District 9 não é um filme futurista. Apesar de ter naves espaciais, seres de outros planetas com imensos tentáculos, pinças e antenas, ou de haver dispositivos activados através de hologramas e de fluidos alienígenas. A primeira e tão inventiva longa-metragem do sul-africano-canadiano Neil Blomkamp é um filme profundamente actualista.
Só dos tempos que correm podia sair algo assim. Durante décadas, o cinema passou-nos a versão dos extraterrestres indesejáveis ou porque queriam colonizar o planeta e submeter a humanidade, ou simplesmente exterminá-la porque sim, ou então possuíam a hábil manigância de se infiltrar sob as nossas peles, como se nós fôssemos invólucros recicláveis. É claro que cada alien invasor trazia em apêndice a metáfora dos terríveis (embora menos tentaculares) russos, e finda a guerra fria, chegaram os ETs de Spielberg, muito mais amistosos e benévolos. Agora, aterra-nos este filme (estreia-se hoje, 24), em que os aliens não são invasores, mas refugiados. Ou seja: outra vez indesejáveis.
O filme utiliza um expediente narrativo muito inteligente, e que resolve, de D.R. vez, a questão da incredulidade. Todo ele é construído em registo de falso documentário televisivo, com câmaras à mão, imagens de videovigilância, planos esquinados, depoimentos e entrevistas de rua reais, com muito grão e todo um look low budget (um baixo orçamento que até aconteceu, tendo em conta os padrões do superprodutor Peter Jackson). O que não é original. Basta pensarmos que foi recorrendo a um falso documentário que Michael Curtiz convenceu toda a gente de que Casablanca era uma plataforma giratória de espiões e foragidos da Segunda Guerra…
MAL-VINDOS
E, então, temos uma nave gigantesca que, um belo dia, aparece a pairar sobres os céus de Joanesburgo. Os aliens vêm subnutridos e desgovernados, e o Estado, cheio de boas intenções, realoja-os em campos de refugiados.
Só que os anos passam, eles reproduzem-se, já são mais de um milhão, nunca mais se vão embora, e ainda por cima têm um aspecto algo viscoso (uma mistura entre os homens-alforreca dos Piratas das Caraíbas e a silhueta angulosa das criaturas do Alien) e o desagradável hábito de chafurdar nas lixeiras com as suas tenazes. O ex-país do Apartheid cobre-se outra vez de placas de acesso interdito antes “whites only”, agora “humans only”. O campo torna-se gueto, e os ETs uma praga. Aliás, a espécie residente trata-os depreciativamente pelo nome de uma espécie infestante: Prawns (gafanhotos, na tradução portuguesa).

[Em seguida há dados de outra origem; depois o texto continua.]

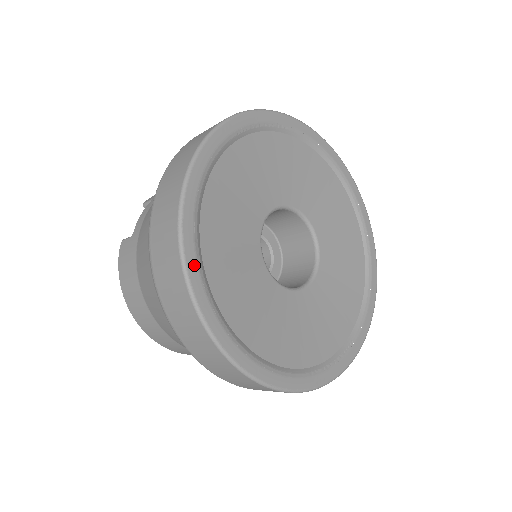
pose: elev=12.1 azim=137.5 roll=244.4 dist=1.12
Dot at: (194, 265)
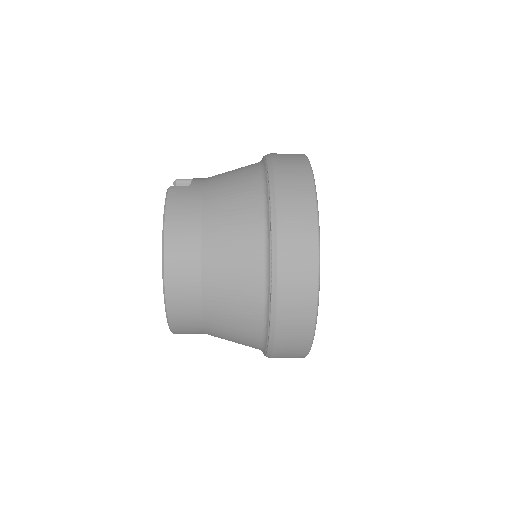
Dot at: occluded
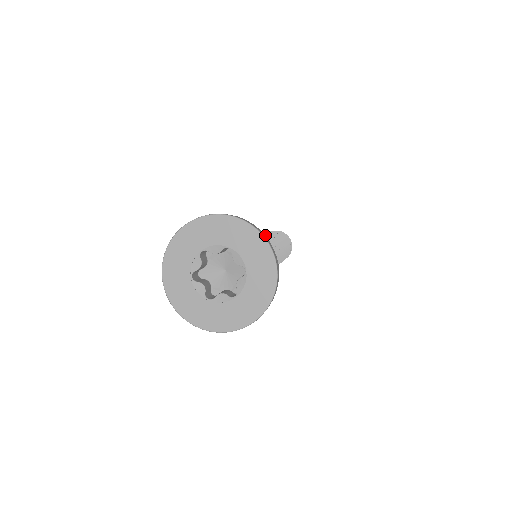
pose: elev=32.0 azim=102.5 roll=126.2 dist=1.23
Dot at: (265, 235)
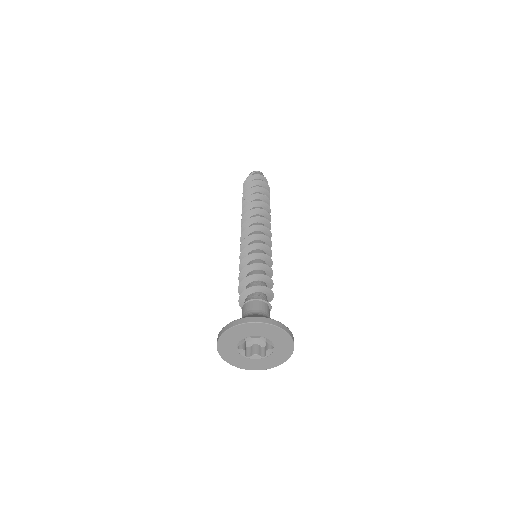
Dot at: (262, 234)
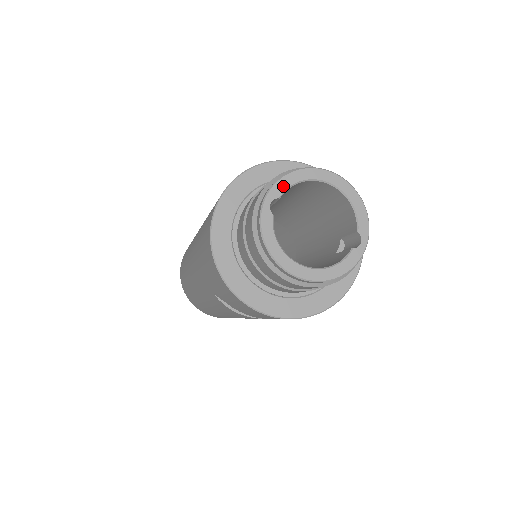
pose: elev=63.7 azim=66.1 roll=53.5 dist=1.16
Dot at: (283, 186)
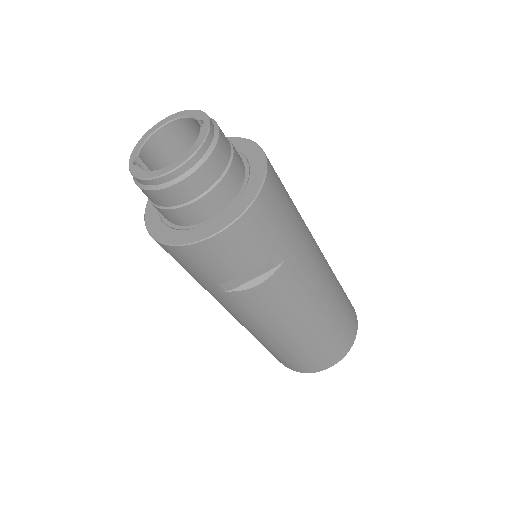
Dot at: (136, 151)
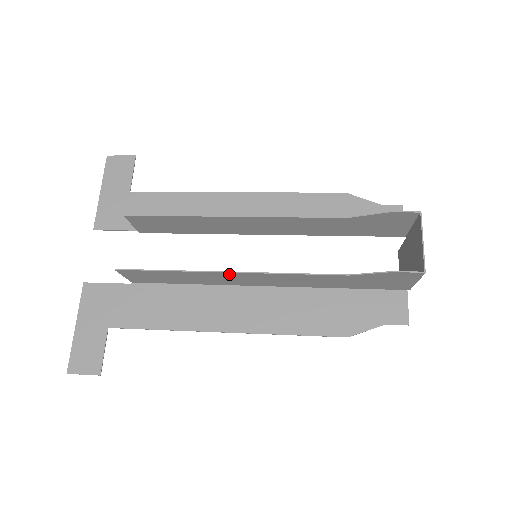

Há uma multinacional de armamento privada que faz raides de helicópteros e camiões blindados nesta imensa favela, entretanto dominada por gangs de nigerianos que controlam o mercado negro e gostam de comer braços de alien. O filme entra numa estética muito hiperactiva e enérgica, ao estilo Slumdog Millionaire (a última tendência de Hollywood, embora aqui num registo menos sofisticado). Aparece em cena Wikus (o estreante Sharito Copley), operacional recém-promovido dessa empresa, e a sua metamorfose como actor é muito mais interessante do que a que ocorre com a personagem: num déjà vu, muito à Mosca, de Cronenberg, começam-lhe a cair as unhas, os dentes ele já é “um deles”. E sente-o na pele, caçado pelas entidades oficiais e cobiçado pelas não oficiais (os nigerianos insistem em devorar-lhe um braço mutante).
Toda a originalidade da premissa inicial e da provocação do subtexto, na primeira parte do filme, descarrila na segunda, com a habitual trepidação de tiros, explosões e efeitos especiais, e até cenas do tipo Tranformers… Mais do que aparência, é muito bem conseguida a linguagem falada pelos aliens, um misto de interferência de rádio com scratch no vinil. Fica por explicar porque é que eles são tão apreciadores de comida enlatada para felinos, e não preferem os gatos eles mesmos como outro ET famoso.